TASK REQUIREMENTS: All of the data is to be copied without a single change.

(Scene geometry reasoning data)
━━━━

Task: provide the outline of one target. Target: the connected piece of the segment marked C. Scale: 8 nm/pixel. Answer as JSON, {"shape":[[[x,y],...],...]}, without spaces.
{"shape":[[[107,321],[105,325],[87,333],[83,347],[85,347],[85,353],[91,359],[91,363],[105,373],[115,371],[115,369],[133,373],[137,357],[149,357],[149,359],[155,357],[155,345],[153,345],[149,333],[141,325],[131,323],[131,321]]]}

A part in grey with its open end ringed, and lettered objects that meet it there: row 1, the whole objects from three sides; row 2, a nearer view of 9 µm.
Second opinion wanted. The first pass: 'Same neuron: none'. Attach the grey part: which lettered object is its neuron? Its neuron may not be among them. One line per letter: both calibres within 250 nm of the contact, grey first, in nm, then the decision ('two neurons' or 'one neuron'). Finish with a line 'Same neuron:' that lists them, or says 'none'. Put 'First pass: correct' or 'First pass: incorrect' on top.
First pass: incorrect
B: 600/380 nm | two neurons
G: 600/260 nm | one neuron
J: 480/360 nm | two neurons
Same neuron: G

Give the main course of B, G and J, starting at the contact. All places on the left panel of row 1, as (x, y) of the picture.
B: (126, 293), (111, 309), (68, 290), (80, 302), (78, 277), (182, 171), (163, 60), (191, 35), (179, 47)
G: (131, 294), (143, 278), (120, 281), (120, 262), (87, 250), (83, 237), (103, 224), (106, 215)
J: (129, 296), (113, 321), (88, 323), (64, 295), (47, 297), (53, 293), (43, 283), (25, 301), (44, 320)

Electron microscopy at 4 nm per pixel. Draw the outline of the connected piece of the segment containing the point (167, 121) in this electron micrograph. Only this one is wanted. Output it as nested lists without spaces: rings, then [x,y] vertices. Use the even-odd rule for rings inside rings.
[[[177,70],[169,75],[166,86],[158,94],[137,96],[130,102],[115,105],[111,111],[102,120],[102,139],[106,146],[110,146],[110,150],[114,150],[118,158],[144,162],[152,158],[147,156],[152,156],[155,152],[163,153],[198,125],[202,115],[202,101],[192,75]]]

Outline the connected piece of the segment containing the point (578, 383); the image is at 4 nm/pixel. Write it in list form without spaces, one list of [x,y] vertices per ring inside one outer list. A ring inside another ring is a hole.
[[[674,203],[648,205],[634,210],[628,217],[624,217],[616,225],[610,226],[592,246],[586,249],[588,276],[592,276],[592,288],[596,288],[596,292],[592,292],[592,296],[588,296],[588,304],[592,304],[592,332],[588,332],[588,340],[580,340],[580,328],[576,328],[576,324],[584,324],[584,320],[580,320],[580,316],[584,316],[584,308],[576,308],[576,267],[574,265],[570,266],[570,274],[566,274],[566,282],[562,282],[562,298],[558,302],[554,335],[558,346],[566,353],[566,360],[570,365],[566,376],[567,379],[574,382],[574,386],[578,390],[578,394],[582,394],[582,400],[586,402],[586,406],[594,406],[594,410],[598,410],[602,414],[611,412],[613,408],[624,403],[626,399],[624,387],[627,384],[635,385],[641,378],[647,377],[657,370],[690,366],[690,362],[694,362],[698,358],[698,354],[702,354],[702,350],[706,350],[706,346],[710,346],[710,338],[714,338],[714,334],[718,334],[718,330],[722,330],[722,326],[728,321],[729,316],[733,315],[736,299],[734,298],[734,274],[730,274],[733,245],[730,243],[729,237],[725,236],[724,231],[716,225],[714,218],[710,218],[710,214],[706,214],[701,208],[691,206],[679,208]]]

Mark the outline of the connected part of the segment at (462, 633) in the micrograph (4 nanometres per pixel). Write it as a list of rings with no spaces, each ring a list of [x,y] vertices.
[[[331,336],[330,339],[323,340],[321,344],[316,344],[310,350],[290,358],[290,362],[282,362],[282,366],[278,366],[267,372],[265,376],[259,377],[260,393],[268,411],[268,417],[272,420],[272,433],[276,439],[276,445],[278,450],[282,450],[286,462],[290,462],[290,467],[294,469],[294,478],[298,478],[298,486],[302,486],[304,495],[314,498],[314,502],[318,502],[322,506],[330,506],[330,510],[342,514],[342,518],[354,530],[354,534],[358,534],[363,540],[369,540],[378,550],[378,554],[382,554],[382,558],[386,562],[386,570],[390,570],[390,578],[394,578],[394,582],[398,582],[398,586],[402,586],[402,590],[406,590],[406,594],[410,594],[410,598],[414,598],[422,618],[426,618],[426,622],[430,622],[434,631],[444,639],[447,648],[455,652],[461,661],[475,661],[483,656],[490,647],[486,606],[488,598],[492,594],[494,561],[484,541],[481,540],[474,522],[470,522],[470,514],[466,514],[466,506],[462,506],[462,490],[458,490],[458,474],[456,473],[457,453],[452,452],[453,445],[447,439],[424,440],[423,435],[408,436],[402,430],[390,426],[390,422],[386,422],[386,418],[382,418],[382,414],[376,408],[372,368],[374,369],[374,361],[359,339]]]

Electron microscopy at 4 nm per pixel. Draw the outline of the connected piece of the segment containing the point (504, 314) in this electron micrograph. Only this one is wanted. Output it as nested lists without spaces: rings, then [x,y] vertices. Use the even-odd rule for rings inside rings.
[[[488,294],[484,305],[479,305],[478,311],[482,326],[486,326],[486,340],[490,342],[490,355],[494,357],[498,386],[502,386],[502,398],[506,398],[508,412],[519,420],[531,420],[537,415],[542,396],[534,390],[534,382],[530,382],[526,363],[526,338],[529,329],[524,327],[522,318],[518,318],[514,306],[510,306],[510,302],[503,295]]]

━━━━

PROBLEM SOLUTION:
Task: provide the outline of one target. Target: the connected piece of the segment marked C. Scale: 8 nm/pixel. Answer as JSON, {"shape":[[[x,y],...],...]}, without spaces.
{"shape":[[[107,321],[105,325],[87,333],[83,347],[85,347],[85,353],[91,359],[91,363],[105,373],[115,371],[115,369],[133,373],[137,357],[149,357],[149,359],[155,357],[155,345],[153,345],[149,333],[141,325],[131,323],[131,321]]]}

A part in grey with its open end ringed, and lettered objects that meet it there: row 1, the whole objects from three sides; row 2, a nearer view of 9 µm.
Second opinion wanted. The first pass: 'Same neuron: none'. Attach the grey part: which lettered object is its neuron? Its neuron may not be among them. One line per letter: both calibres within 250 nm of the contact, grey first, in nm, then the decision ('two neurons' or 'one neuron'). Finish with a line 'Same neuron:' that lists them, or says 'none'. Put 'First pass: correct' or 'First pass: incorrect' on top.
First pass: incorrect
B: 600/380 nm | two neurons
G: 600/260 nm | one neuron
J: 480/360 nm | two neurons
Same neuron: G

Give the main course of B, G and J, starting at the contact. All places on the left panel of row 1, as (x, y) of the picture.
B: (126, 293), (111, 309), (68, 290), (80, 302), (78, 277), (182, 171), (163, 60), (191, 35), (179, 47)
G: (131, 294), (143, 278), (120, 281), (120, 262), (87, 250), (83, 237), (103, 224), (106, 215)
J: (129, 296), (113, 321), (88, 323), (64, 295), (47, 297), (53, 293), (43, 283), (25, 301), (44, 320)

Electron microscopy at 4 nm per pixel. Draw the outline of the connected piece of the segment containing the point (167, 121) in this electron micrograph. Only this one is wanted. Output it as nested lists without spaces: rings, then [x,y] vertices. Use the even-odd rule for rings inside rings.
[[[177,70],[169,75],[166,86],[158,94],[137,96],[130,102],[115,105],[111,111],[102,120],[102,139],[106,146],[110,146],[110,150],[114,150],[118,158],[144,162],[152,158],[147,156],[152,156],[155,152],[163,153],[198,125],[202,115],[202,101],[192,75]]]

Outline the connected piece of the segment containing the point (578, 383); the image is at 4 nm/pixel. Write it in list form without spaces, one list of [x,y] vertices per ring inside one outer list. A ring inside another ring is a hole.
[[[674,203],[648,205],[634,210],[628,217],[624,217],[616,225],[610,226],[592,246],[586,249],[588,276],[592,276],[592,288],[596,288],[596,292],[592,292],[592,296],[588,296],[588,304],[592,304],[592,332],[588,332],[588,340],[580,340],[580,328],[576,328],[576,324],[584,324],[584,320],[580,320],[580,316],[584,316],[584,308],[576,308],[576,267],[574,265],[570,266],[570,274],[566,274],[566,282],[562,282],[562,298],[558,302],[554,335],[558,346],[566,353],[566,360],[570,365],[566,376],[567,379],[574,382],[574,386],[578,390],[578,394],[582,394],[582,400],[586,402],[586,406],[594,406],[594,410],[598,410],[602,414],[611,412],[613,408],[624,403],[626,399],[624,387],[627,384],[635,385],[641,378],[647,377],[657,370],[690,366],[690,362],[694,362],[698,358],[698,354],[702,354],[702,350],[706,350],[706,346],[710,346],[710,338],[714,338],[714,334],[718,334],[718,330],[722,330],[722,326],[728,321],[729,316],[733,315],[736,299],[734,298],[734,274],[730,274],[733,245],[730,243],[729,237],[725,236],[724,231],[716,225],[714,218],[710,218],[710,214],[706,214],[701,208],[691,206],[679,208]]]

Mark the outline of the connected part of the segment at (462, 633) in the micrograph (4 nanometres per pixel). Write it as a list of rings with no spaces, each ring a list of [x,y] vertices.
[[[331,336],[330,339],[323,340],[321,344],[316,344],[310,350],[290,358],[290,362],[282,362],[282,366],[278,366],[267,372],[265,376],[259,377],[260,393],[268,411],[268,417],[272,420],[272,433],[276,439],[276,445],[278,450],[282,450],[286,462],[290,462],[290,467],[294,469],[294,478],[298,478],[298,486],[302,486],[304,495],[314,498],[314,502],[318,502],[322,506],[330,506],[330,510],[342,514],[342,518],[354,530],[354,534],[358,534],[363,540],[369,540],[378,550],[378,554],[382,554],[382,558],[386,562],[386,570],[390,570],[390,578],[394,578],[394,582],[398,582],[398,586],[402,586],[402,590],[406,590],[406,594],[410,594],[410,598],[414,598],[422,618],[426,618],[426,622],[430,622],[434,631],[444,639],[447,648],[455,652],[461,661],[475,661],[483,656],[490,647],[486,606],[488,598],[492,594],[494,561],[484,541],[481,540],[474,522],[470,522],[470,514],[466,514],[466,506],[462,506],[462,490],[458,490],[458,474],[456,473],[457,453],[452,452],[453,445],[447,439],[424,440],[423,435],[408,436],[402,430],[390,426],[390,422],[386,422],[386,418],[382,418],[382,414],[376,408],[372,368],[374,369],[374,361],[359,339]]]

Electron microscopy at 4 nm per pixel. Draw the outline of the connected piece of the segment containing the point (504, 314) in this electron micrograph. Only this one is wanted. Output it as nested lists without spaces: rings, then [x,y] vertices. Use the even-odd rule for rings inside rings.
[[[488,294],[484,305],[479,305],[478,311],[482,326],[486,326],[486,340],[490,342],[490,355],[494,357],[498,386],[502,386],[502,398],[506,398],[508,412],[519,420],[531,420],[537,415],[542,396],[534,390],[534,382],[530,382],[526,363],[526,338],[529,329],[524,327],[522,318],[518,318],[514,306],[510,306],[510,302],[503,295]]]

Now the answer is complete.